LANGUAGE AS A HISTORICAL PRODUCT: PHONETIC LAW


I have preferred to take up in some detail the analysis of our
hesitation in using a locution like "Whom did you see?" and to point to
some of the English drifts, particular and general, that are implied by
this hesitation than to discuss linguistic change in the abstract. What
is true of the particular idiom that we started with is true of
everything else in language. Nothing is perfectly static. Every word,
every grammatical element, every locution, every sound and accent is a
slowly changing configuration, molded by the invisible and impersonal
drift that is the life of language. The evidence is overwhelming that
this drift has a certain consistent direction. Its speed varies
enormously according to circumstances that it is not always easy to
define. We have already seen that Lithuanian is to-day nearer its
Indo-European prototype than was the hypothetical Germanic mother-tongue
five hundred or a thousand years before Christ. German has moved more
slowly than English; in some respects it stands roughly midway between
English and Anglo-Saxon, in others it has of course diverged from the
Anglo-Saxon line. When I pointed out in the preceding chapter that
dialects formed because a language broken up into local segments could
not move along the same drift in all of these segments, I meant of
course that it could not move along identically the same drift. The
general drift of a language has its depths. At the surface the current
is relatively fast. In certain features dialects drift apart rapidly. By
that very fact these features betray themselves as less fundamental to
the genius of the language than the more slowly modifiable features in
which the dialects keep together long after they have grown to be
mutually alien forms of speech. But this is not all. The momentum of the
more fundamental, the pre-dialectic, drift is often such that languages
long disconnected will pass through the same or strikingly similar
phases. In many such cases it is perfectly clear that there could have
been no dialectic interinfluencing.
☆ ☆ ☆ ☆
### YOUR ASSIGNMENT
Extend the passage on linguistic drift and phonetic law, picking up after its final sentence. The entries that come after this point are separate material and have no connection to the passage on language change.

### RECORD EXCERPTS
☆ ☆ ☆ ☆
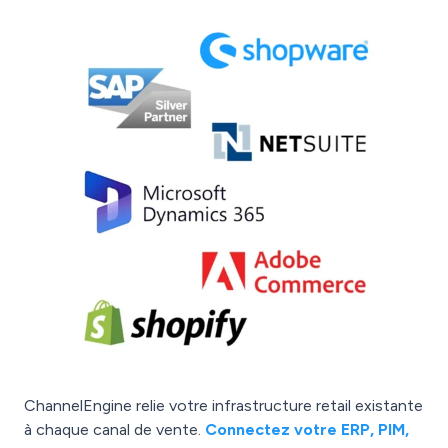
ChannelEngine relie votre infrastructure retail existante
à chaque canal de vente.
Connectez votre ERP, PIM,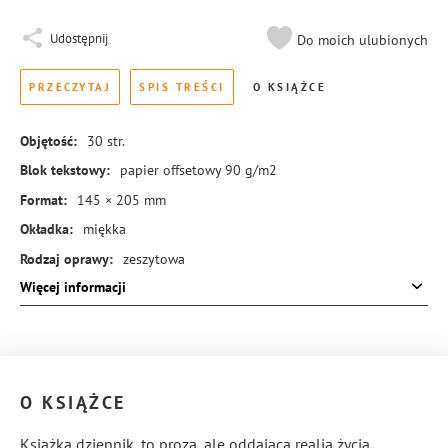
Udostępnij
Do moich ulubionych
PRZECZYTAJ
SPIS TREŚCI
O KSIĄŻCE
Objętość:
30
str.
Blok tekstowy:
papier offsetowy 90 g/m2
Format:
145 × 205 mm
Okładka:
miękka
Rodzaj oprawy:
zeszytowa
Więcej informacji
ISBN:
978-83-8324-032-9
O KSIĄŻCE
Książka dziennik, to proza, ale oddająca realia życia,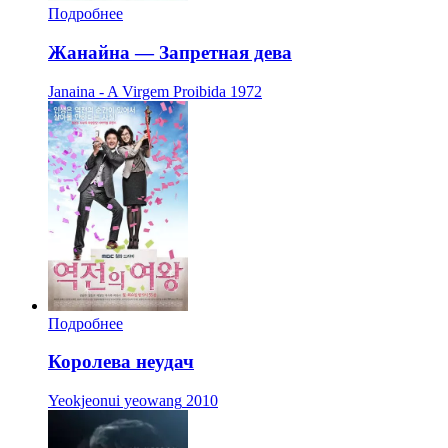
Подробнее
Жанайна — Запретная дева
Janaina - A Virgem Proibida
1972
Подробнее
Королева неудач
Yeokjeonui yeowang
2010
☆ ☆ ☆ ☆
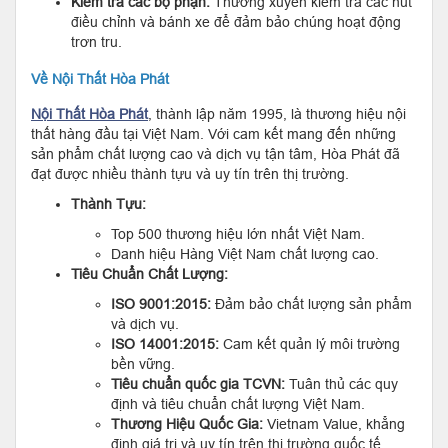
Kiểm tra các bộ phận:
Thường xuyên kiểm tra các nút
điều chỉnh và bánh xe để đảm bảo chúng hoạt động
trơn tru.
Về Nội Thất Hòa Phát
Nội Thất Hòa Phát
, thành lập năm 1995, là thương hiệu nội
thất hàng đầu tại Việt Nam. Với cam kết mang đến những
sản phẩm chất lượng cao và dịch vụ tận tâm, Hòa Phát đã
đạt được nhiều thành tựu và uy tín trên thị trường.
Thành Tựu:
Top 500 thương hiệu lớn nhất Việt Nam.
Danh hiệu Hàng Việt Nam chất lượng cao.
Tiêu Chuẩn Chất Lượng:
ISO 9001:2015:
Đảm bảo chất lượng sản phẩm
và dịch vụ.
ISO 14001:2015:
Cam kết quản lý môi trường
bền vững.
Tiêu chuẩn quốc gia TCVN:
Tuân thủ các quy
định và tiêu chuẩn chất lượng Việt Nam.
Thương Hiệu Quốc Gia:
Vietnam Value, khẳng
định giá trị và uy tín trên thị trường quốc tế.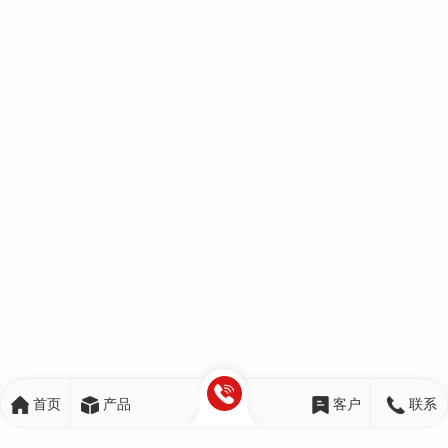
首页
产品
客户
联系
☆ ☆ ☆ ☆
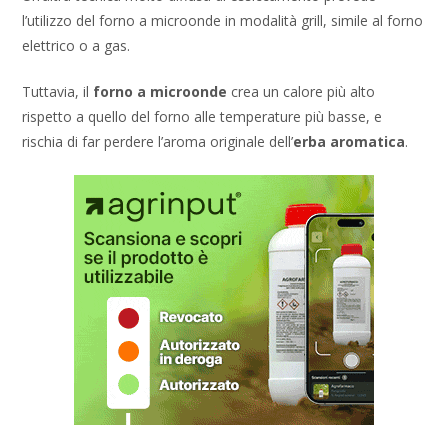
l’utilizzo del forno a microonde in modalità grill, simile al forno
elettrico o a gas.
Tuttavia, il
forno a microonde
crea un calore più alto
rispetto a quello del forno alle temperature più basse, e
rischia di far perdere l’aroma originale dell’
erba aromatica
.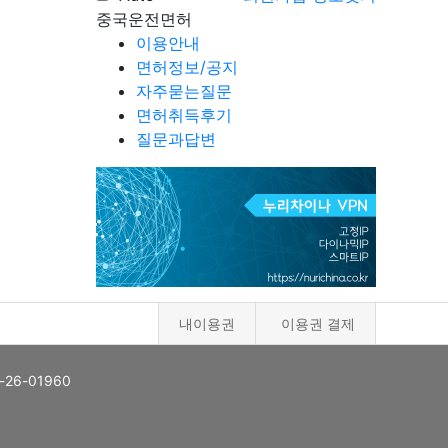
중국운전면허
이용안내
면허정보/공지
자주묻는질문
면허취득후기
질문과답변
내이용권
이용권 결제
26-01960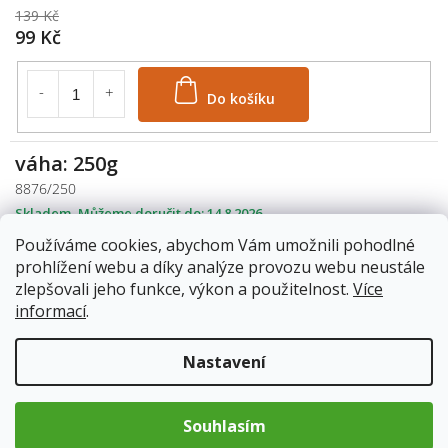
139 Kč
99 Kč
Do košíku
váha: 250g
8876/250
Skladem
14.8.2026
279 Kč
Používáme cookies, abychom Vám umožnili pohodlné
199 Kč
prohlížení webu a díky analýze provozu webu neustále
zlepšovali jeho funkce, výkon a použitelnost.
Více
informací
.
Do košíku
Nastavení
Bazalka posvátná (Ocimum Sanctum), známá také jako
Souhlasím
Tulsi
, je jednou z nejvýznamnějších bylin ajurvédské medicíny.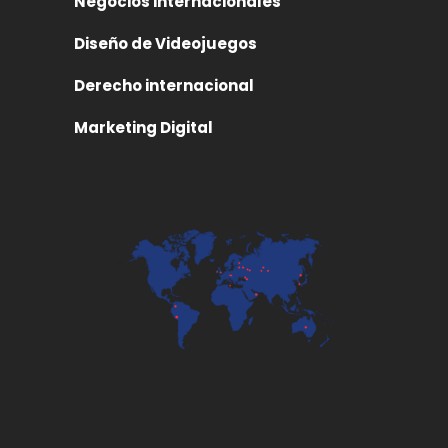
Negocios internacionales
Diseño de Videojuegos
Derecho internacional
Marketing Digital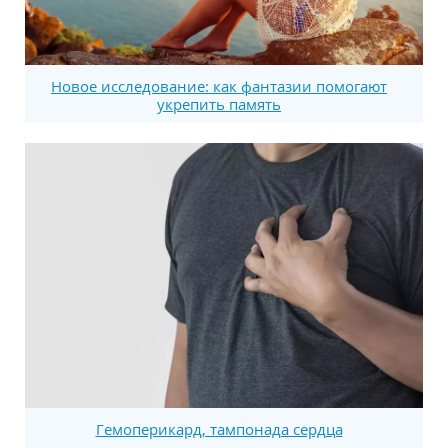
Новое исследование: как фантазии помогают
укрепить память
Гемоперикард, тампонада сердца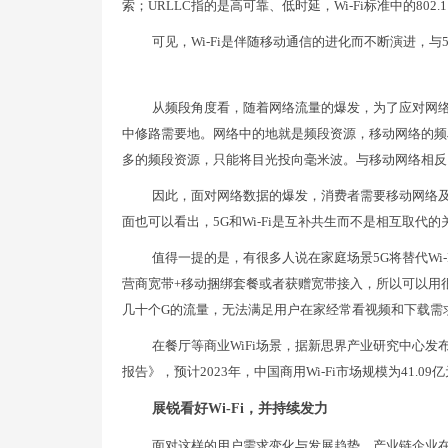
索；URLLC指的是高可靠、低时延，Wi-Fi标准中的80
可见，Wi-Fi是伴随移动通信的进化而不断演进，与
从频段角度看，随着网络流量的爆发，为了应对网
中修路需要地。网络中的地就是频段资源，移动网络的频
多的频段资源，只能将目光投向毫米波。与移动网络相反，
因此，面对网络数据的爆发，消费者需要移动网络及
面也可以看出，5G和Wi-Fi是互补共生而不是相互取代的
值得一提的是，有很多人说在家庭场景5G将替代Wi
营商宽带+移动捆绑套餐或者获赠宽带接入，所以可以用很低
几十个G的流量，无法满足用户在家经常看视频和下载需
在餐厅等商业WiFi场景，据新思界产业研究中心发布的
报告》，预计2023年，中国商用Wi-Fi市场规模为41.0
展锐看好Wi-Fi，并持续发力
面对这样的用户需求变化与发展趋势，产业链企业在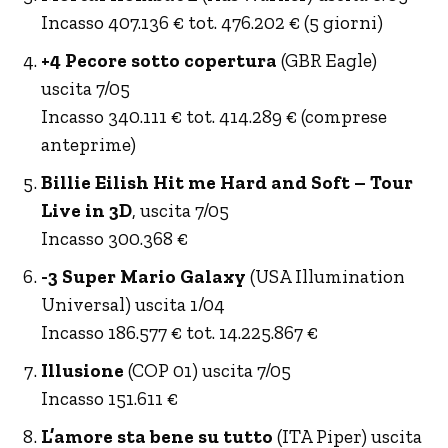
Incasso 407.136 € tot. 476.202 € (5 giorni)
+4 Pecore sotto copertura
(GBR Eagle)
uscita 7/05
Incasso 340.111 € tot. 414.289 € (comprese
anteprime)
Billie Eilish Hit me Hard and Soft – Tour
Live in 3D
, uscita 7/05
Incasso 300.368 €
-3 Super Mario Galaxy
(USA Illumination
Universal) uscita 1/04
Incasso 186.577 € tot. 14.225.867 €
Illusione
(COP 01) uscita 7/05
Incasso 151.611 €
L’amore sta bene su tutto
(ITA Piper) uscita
☆ ☆ ☆ ☆
### ANSWER TO THIS EXERCISE
These parallelisms in drift may operate in the phonetic as well as in
the morphological sphere, or they may affect both at the same time. Here
is an interesting example. The English type of plural represented by
_foot_: _feet_, _mouse_: _mice_ is strictly parallel to the German
_Fuss_: _Fuesse_, _Maus_: _Maeuse_. One would be inclined to surmise that
these dialectic forms go back to old Germanic or West-Germanic
alternations of the same type. But the documentary evidence shows
conclusively that there could have been no plurals of this type in
primitive Germanic. There is no trace of such vocalic mutation
("umlaut") in Gothic, our most archaic Germanic language. More
significant still is the fact that it does not appear in our oldest Old
High German texts and begins to develop only at the very end of the Old
High German period (circa 1000 A.D.). In the Middle High German period
the mutation was carried through in all dialects. The typical Old High
German forms are singular _fuoss_, plural _fuossi_;[145] singular _mus_,
plural _musi_. The corresponding Middle High German forms are _fuoss_,
_fueesse_; _mus_, _muese_. Modern German _Fuss_: _Fuesse_, _Maus_: _Maeuse_
are the regular developments of these medieval forms. Turning to
Anglo-Saxon, we find that our modern English forms correspond to _fot_,
_fet_; _mus_, _mys_.[146] These forms are already in use in the earliest
English monuments that we possess, dating from the eighth century, and
thus antedate the Middle High German forms by three hundred years or
more. In other words, on this particular point it took German at least
three hundred years to catch up with a phonetic-morphological drift[147]
that had long been under way in English. The mere fact that the affected
vowels of related words (Old High German _uo_, Anglo-Saxon _o_) are not
always the same shows that the affection took place at different periods
in German and English.[148] There was evidently some general tendency or
group of tendencies at work in early Germanic, long before English and
German had developed as such, that eventually drove both of these
dialects along closely parallel paths.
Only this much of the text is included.